== Available data
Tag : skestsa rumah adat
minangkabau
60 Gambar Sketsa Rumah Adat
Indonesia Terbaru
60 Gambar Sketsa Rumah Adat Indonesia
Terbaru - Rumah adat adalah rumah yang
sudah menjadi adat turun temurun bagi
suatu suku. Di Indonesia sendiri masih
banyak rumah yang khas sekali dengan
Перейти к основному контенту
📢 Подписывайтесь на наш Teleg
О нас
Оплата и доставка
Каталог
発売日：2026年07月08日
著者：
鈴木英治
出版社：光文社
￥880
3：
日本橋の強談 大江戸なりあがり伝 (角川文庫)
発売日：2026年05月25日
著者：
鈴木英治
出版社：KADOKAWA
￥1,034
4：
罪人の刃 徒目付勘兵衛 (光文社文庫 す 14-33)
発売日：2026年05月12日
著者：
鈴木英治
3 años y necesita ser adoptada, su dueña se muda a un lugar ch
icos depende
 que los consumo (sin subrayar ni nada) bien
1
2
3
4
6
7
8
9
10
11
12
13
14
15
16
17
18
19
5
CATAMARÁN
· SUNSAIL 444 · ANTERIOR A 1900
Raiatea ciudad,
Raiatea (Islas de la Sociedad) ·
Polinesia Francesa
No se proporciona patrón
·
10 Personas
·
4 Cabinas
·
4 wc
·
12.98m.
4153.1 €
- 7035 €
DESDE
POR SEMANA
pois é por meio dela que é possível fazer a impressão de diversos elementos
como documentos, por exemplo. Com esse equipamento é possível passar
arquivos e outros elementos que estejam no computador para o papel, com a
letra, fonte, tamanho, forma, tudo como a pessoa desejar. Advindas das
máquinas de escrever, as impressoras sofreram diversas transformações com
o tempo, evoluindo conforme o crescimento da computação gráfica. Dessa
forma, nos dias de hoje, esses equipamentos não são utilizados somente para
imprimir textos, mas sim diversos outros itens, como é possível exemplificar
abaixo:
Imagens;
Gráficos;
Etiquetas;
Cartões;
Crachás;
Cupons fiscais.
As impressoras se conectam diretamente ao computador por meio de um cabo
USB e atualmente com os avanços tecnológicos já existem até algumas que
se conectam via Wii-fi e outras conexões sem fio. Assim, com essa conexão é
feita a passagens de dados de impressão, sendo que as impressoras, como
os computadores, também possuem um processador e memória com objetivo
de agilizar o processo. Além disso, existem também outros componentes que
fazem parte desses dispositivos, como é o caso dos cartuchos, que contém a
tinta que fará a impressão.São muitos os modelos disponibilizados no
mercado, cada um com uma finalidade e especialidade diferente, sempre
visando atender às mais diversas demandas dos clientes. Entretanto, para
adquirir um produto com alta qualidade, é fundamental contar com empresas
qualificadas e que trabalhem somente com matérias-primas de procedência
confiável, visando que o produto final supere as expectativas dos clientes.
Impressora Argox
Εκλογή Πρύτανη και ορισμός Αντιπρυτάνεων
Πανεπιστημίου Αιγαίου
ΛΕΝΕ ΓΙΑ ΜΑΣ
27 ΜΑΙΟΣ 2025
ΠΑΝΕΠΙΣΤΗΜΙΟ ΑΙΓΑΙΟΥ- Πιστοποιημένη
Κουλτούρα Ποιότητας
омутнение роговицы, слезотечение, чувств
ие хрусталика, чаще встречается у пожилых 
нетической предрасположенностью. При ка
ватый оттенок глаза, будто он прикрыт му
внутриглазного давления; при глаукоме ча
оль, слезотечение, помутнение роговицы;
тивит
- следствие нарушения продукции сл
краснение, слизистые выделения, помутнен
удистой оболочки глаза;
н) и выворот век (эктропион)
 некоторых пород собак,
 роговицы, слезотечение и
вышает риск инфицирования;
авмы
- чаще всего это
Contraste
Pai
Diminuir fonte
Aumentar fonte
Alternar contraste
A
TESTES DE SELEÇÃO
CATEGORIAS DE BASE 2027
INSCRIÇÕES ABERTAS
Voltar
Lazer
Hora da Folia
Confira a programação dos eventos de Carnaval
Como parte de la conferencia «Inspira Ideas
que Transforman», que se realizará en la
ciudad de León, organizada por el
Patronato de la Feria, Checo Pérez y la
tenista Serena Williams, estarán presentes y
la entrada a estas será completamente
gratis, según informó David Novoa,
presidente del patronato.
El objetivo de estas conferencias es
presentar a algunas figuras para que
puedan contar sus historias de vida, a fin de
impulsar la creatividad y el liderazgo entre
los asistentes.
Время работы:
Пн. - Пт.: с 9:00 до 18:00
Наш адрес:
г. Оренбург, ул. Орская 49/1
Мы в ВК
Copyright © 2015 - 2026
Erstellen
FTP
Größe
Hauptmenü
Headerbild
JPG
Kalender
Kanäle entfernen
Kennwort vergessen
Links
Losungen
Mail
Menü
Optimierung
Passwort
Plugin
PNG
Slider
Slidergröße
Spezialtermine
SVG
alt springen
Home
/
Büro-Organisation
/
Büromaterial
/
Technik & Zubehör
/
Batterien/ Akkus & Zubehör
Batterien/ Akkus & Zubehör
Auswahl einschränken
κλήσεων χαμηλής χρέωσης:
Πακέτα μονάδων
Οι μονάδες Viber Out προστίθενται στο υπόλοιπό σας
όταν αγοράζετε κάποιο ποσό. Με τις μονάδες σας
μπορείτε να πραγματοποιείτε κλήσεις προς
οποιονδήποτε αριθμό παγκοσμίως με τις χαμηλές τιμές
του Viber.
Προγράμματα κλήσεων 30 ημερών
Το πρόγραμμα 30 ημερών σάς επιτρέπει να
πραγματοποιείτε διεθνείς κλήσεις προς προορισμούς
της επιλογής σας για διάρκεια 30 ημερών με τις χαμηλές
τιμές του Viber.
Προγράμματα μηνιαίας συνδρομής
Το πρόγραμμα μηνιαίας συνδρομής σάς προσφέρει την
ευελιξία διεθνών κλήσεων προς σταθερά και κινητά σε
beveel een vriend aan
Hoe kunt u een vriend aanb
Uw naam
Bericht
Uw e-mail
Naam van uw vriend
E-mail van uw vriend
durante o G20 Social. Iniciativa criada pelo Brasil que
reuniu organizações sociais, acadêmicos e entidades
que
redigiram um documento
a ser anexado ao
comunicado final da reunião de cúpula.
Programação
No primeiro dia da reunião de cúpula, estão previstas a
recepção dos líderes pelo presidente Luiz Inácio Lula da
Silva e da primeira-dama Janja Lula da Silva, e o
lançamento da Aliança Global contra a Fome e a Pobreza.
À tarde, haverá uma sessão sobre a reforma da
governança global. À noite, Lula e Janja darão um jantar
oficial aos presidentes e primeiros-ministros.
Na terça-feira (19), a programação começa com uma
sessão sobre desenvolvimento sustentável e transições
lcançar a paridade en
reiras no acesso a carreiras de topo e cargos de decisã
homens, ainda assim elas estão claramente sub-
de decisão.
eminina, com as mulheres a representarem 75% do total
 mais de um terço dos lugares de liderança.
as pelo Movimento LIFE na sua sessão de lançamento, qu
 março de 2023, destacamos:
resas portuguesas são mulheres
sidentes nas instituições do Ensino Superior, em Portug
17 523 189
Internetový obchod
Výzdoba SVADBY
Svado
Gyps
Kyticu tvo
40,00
====
- **Instructions for the task**: Each line above that contains the string "também" should be copied.

- **Finished exercise**:
os computadores, também possuem um processador e memória com objetivo
de agilizar o processo. Além disso, existem também outros componentes que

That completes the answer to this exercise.